Builder: “Yes, but I’ll be doing you a huge favour at that price.”
Us: “We’re eternally grateful. Any chance you could do it when we’d like it to be done?”
Builder: “No, but I could start about three weeks after that.”
Us: “Oh okay, I guess that will work. How long will it take?”
Builder: “Hard to say, about three days.”
[Up to five weeks after the builder said he’d complete the job, house in chaos, with all furniture from one room piled up in the other room]
Us (unsuspecting): “So, when you said three days, we assumed you meant three consecutive days—silly us. It’s just we’re running out of clean clothes and washing the dishes in the bath isn’t ideal in the long-term.”
Builder: “Well, you see, I have to fit it in around other work because I’m doing you such a huge favour.”
[two years later—job is complete, if a little wonky]
So you can see why we approached the latest instalment of the works at no.53 with some trepidation. This time, however, is different. We receive an utterly reasonable-sounding quote via email, which we accept without question. When can they start? Next week. Really? Yes. The team turn up on Tuesday morning as promised. Tuesday evening, the new boiler is in, the builders have moved the furniture themselves, and put it back in roughly the right place. Nothing has been broken and they have stacked all their tools neatly, out of our way. We still have hot water.
Wednesday evening, the new boiler is in, the old boiler is out. The house is tidy, nothing has been broken. Oh, and they happened to notice one of our radiator valves is broken, so they’ve replaced it. We still have hot water. It’s a miracle.
So maybe the boiler will spontaneously combust or something next week.

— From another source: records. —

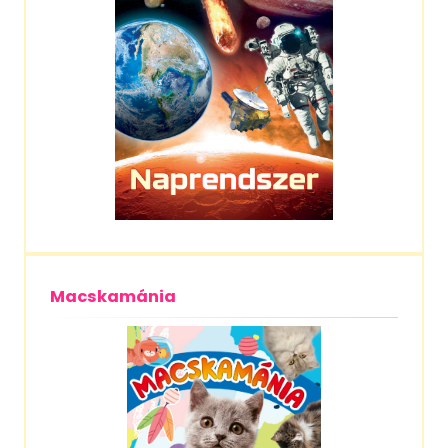
Macskamánia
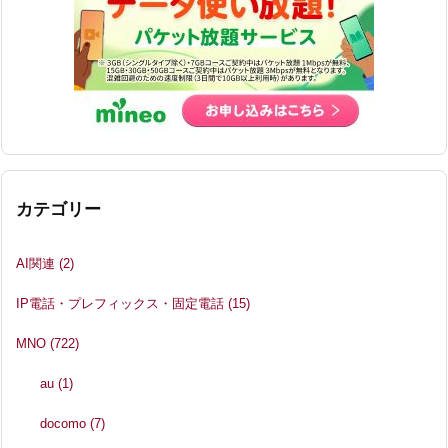
カテゴリー
AI関連
(2)
IP電話・プレフィックス・固定電話
(15)
MNO
(722)
au
(1)
docomo
(7)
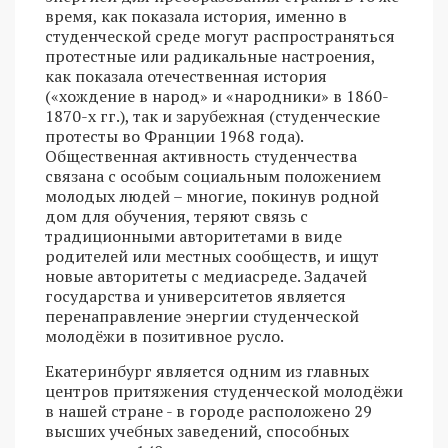
время, как показала история, именно в
студенческой среде могут распространяться
протестные или радикальные настроения,
как показала отечественная история
(«хождение в народ» и «народники» в 1860-
1870-х гг.), так и зарубежная (студенческие
протесты во Франции 1968 года).
Общественная активность студенчества
связана с особым социальным положением
молодых людей – многие, покинув родной
дом для обучения, теряют связь с
традиционными авторитетами в виде
родителей или местных сообществ, и ищут
новые авторитеты с медиасреде. Задачей
государства и университетов является
перенаправление энергии студенческой
молодёжи в позитивное русло.
Екатеринбург является одним из главных
центров притяжения студенческой молодёжи
в нашей стране - в городе расположено 29
высших учебных заведений, способных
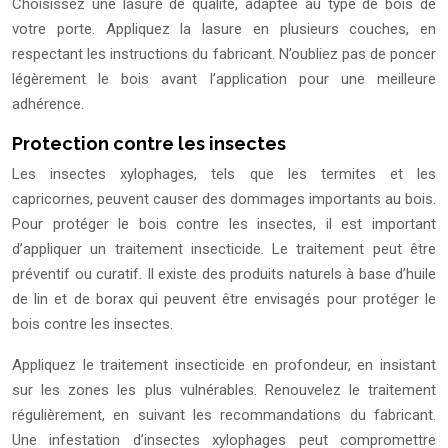
Choisissez une lasure de qualité, adaptée au type de bois de
votre porte. Appliquez la lasure en plusieurs couches, en
respectant les instructions du fabricant. N’oubliez pas de poncer
légèrement le bois avant l’application pour une meilleure
adhérence.
Protection contre les insectes
Les insectes xylophages, tels que les termites et les
capricornes, peuvent causer des dommages importants au bois.
Pour protéger le bois contre les insectes, il est important
d’appliquer un traitement insecticide. Le traitement peut être
préventif ou curatif. Il existe des produits naturels à base d’huile
de lin et de borax qui peuvent être envisagés pour protéger le
bois contre les insectes.
Appliquez le traitement insecticide en profondeur, en insistant
sur les zones les plus vulnérables. Renouvelez le traitement
régulièrement, en suivant les recommandations du fabricant.
Une infestation d’insectes xylophages peut compromettre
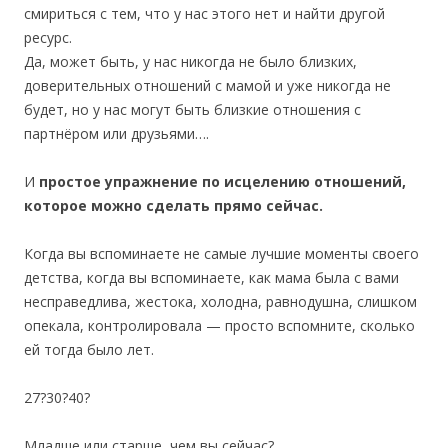
смириться с тем, что у нас этого нет и найти другой
ресурс.
Да, может быть, у нас никогда не было близких,
доверительных отношений с мамой и уже никогда не
будет, но у нас могут быть близкие отношения с
партнёром или друзьями….
И
простое упражнение по исцелению отношений,
которое можно сделать прямо сейчас.
Когда вы вспоминаете не самые лучшие моменты своего
детства, когда вы вспоминаете, как мама была с вами
несправедлива, жестока, холодна, равнодушна, слишком
опекала, контролировала — просто вспомните, сколько
ей тогда было лет.
27?30?40?
Младше или старше, чем вы сейчас?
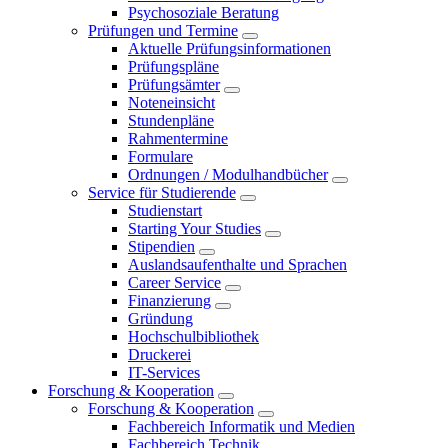
Psychosoziale Beratung
Prüfungen und Termine
Aktuelle Prüfungsinformationen
Prüfungspläne
Prüfungsämter
Noteneinsicht
Stundenpläne
Rahmentermine
Formulare
Ordnungen / Modulhandbücher
Service für Studierende
Studienstart
Starting Your Studies
Stipendien
Auslandsaufenthalte und Sprachen
Career Service
Finanzierung
Gründung
Hochschulbibliothek
Druckerei
IT-Services
Forschung & Kooperation
Forschung & Kooperation
Fachbereich Informatik und Medien
Fachbereich Technik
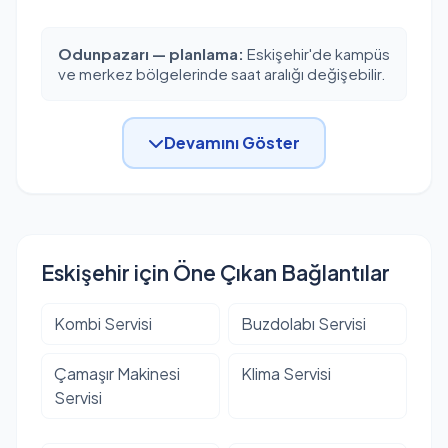
Odunpazarı — planlama:
Eskişehir'de kampüs
ve merkez bölgelerinde saat aralığı değişebilir.
Devamını Göster
Eskişehir için Öne Çıkan Bağlantılar
Kombi Servisi
Buzdolabı Servisi
Çamaşır Makinesi
Klima Servisi
Servisi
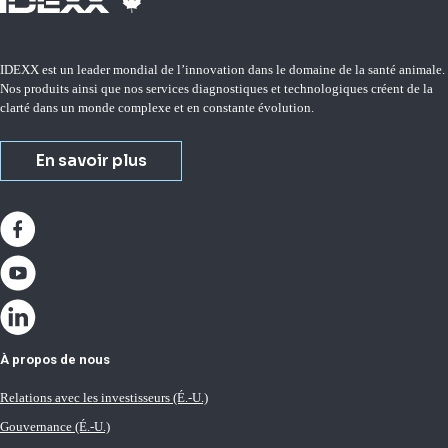
IDEXX est un leader mondial de l’innovation dans le domaine de la santé animale.
Nos produits ainsi que nos services diagnostiques et technologiques créent de la
clarté dans un monde complexe et en constante évolution.
En savoir plus
À propos de nous
Relations avec les investisseurs (É.-U.)
Gouvernance (É.-U.)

But right now, I am very impressed.
Thursday
Wake up with: £0.73
Go to bed with: £0.73
“It’s good this cash-only policy isn’t it?” The husband muses. “When you use your card it’s really easy to lose track and spend money without even realising.” Too true, oh husband of mine, too true.
I have £0.73 in my wallet and that means I have spent £39.27 this week. Truth be told, it’s a simple formula: do I want to change my life, or do I want that cappuccino?
We’ve been to the pub, out for dinner, had friends round for supper, been to an exhibition and eaten magnificently (if I say so myself). To me, that is the very definition of money well spent.